Proposition 10 The map ${\Delta^{op +, \leq n-1}_{inj, [n]/} \rightarrow \Delta^{op +, \leq n-1}_{[n]/}}$ is right cofinal.

Here “right cofinal” is the dual to cofinal: it means that the map of opposite categories is cofinal. In other words,

$\displaystyle \Delta^{+, \leq n-1}_{inj, /[n]} \rightarrow \Delta^{\leq n-1}_{/[n]}$

is cofinal. To see this, in turn, we have to show (by Theorem A) that given an object ${[p] \rightarrow [n]}$ in the second category, the category of diagrams

is contractible. Here the map ${[m] \rightarrow [n]}$ is required to be injective. But this category has an initial object, which comes from the image of ${[p] }$ in ${[n]}$.

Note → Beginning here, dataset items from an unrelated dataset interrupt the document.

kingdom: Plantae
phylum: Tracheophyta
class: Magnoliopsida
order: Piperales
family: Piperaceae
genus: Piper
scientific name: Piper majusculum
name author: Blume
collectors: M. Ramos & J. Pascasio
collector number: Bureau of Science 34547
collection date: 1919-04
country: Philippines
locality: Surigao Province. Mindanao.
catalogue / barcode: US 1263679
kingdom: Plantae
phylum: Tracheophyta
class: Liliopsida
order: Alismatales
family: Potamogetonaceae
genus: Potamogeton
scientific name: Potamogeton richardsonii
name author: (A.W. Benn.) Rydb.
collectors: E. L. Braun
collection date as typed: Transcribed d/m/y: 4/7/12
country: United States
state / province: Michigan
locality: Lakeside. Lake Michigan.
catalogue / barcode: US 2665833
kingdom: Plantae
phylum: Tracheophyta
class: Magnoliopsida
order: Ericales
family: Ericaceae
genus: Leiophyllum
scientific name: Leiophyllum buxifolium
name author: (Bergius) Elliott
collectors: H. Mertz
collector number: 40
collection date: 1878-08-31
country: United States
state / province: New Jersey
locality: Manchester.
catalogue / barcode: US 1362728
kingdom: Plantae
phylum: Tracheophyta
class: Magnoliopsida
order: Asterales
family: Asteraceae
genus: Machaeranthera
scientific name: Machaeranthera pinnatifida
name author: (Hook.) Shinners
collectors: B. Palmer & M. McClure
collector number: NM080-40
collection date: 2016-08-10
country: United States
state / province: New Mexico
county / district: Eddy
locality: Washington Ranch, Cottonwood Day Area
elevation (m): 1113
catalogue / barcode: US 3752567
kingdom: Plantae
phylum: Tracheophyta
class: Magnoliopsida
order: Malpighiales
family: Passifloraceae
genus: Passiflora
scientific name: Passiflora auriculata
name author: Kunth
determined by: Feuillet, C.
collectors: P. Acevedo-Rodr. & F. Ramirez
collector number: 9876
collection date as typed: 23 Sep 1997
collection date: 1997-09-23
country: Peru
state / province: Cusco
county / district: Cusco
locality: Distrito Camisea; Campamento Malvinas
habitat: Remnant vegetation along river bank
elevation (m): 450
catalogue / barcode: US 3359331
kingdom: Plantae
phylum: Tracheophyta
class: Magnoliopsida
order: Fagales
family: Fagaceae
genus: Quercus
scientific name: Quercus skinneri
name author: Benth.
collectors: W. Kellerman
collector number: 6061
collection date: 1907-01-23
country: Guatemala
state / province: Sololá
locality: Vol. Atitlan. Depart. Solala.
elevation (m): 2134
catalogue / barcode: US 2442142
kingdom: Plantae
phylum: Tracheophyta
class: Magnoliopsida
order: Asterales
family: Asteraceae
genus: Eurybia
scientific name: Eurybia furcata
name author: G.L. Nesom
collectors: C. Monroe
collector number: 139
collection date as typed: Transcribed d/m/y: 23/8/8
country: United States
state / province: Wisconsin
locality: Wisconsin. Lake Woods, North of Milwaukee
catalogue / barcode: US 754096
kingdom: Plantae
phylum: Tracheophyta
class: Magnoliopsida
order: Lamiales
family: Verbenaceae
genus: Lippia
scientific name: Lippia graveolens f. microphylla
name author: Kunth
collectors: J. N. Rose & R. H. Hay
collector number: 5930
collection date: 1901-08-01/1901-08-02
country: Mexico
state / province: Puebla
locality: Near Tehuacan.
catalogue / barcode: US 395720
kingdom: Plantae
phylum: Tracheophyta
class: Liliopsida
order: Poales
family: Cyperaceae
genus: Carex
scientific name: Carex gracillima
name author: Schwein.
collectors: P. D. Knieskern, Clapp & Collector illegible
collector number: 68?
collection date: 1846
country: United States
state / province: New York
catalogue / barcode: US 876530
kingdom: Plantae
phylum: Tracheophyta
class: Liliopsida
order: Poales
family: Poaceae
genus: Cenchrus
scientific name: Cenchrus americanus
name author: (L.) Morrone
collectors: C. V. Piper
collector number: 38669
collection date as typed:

Let’s put this all together:

1. To say that ${f}$ is a left Kan extension is, by definition, equivalent to saying that ${f|_{\Delta^{op}_{\leq n}} }$ has colimit ${f( [-1])}$.
2. By a cofinality lemma, this is equivalent to saying that ${F: \Delta^{op +}_{inj, [n]/} \rightarrow \mathcal{C}}$ is a colimit diagram (at the cone point ${[-1] \rightarrow [n]}$). Note that this is a cubical diagram.
3. By a lemma about stable ${\infty}$-categories, this in turn is equivalent to saying that ${F}$ is a limit diagram at ${n}$. In other words, that ${F([n]) = f([n])}$ is the limit of ${\Delta^{op + \leq n-1}_{inj, [n]/}}$.
4. Using another cofinality argument, this is equivalent to saying that ${f([n])}$ is the limit of ${f|_{ \Delta^{op + \leq n-1}_{[n]/}}}$.
5. This in turn states precisely that ${f}$ is a right Kan extension at ${n}$.

This completes the proof of the (somewhat technical) lemma we need for the Dold-Kan correspondence, modulo the lemma on cubical diagrams.